--- START ---

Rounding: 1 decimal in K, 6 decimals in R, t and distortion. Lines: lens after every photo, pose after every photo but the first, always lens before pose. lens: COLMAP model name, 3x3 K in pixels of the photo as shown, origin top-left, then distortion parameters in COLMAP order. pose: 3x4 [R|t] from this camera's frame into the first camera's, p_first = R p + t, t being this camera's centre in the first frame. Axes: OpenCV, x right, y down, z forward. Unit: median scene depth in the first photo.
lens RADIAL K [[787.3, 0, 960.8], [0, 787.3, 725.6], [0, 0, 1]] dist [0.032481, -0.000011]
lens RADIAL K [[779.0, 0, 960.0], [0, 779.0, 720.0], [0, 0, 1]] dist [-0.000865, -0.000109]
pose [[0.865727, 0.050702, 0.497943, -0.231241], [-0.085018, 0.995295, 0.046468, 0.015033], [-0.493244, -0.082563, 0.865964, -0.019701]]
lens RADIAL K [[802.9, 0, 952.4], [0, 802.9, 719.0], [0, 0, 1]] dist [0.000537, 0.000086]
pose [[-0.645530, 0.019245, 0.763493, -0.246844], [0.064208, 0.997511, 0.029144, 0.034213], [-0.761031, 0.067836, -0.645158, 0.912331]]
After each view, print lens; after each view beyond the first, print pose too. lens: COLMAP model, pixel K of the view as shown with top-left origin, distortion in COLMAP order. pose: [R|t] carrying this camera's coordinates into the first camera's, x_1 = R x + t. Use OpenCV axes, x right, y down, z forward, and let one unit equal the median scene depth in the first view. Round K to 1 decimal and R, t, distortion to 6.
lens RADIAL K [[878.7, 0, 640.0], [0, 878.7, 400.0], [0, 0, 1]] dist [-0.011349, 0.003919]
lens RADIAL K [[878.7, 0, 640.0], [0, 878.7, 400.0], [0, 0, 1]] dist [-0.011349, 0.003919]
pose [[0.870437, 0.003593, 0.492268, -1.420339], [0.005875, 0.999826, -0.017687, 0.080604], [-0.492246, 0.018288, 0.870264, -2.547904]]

--- END ---

**WHAT YOU WILL DO**
Rewrite all of the records above as a single numbered list, omitting any blank lines.

**YOUR RESPONSE**
1. Rounding: 1 decimal in K, 6 decimals in R, t and distortion. Lines: lens after every photo, pose after every photo but the first, always lens before pose. lens: COLMAP model name, 3x3 K in pixels of the photo as shown, origin top-left, then distortion parameters in COLMAP order. pose: 3x4 [R|t] from this camera's frame into the first camera's, p_first = R p + t, t being this camera's centre in the first frame. Axes: OpenCV, x right, y down, z forward. Unit: median scene depth in the first photo.
2. lens RADIAL K [[787.3, 0, 960.8], [0, 787.3, 725.6], [0, 0, 1]] dist [0.032481, -0.000011]
3. lens RADIAL K [[779.0, 0, 960.0], [0, 779.0, 720.0], [0, 0, 1]] dist [-0.000865, -0.000109]
4. pose [[0.865727, 0.050702, 0.497943, -0.231241], [-0.085018, 0.995295, 0.046468, 0.015033], [-0.493244, -0.082563, 0.865964, -0.019701]]
5. lens RADIAL K [[802.9, 0, 952.4], [0, 802.9, 719.0], [0, 0, 1]] dist [0.000537, 0.000086]
6. pose [[-0.645530, 0.019245, 0.763493, -0.246844], [0.064208, 0.997511, 0.029144, 0.034213], [-0.761031, 0.067836, -0.645158, 0.912331]]
7. After each view, print lens; after each view beyond the first, print pose too. lens: COLMAP model, pixel K of the view as shown with top-left origin, distortion in COLMAP order. pose: [R|t] carrying this camera's coordinates into the first camera's, x_1 = R x + t. Use OpenCV axes, x right, y down, z forward, and let one unit equal the median scene depth in the first view. Round K to 1 decimal and R, t, distortion to 6.
8. lens RADIAL K [[878.7, 0, 640.0], [0, 878.7, 400.0], [0, 0, 1]] dist [-0.011349, 0.003919]
9. lens RADIAL K [[878.7, 0, 640.0], [0, 878.7, 400.0], [0, 0, 1]] dist [-0.011349, 0.003919]
10. pose [[0.870437, 0.003593, 0.492268, -1.420339], [0.005875, 0.999826, -0.017687, 0.080604], [-0.492246, 0.018288, 0.870264, -2.547904]]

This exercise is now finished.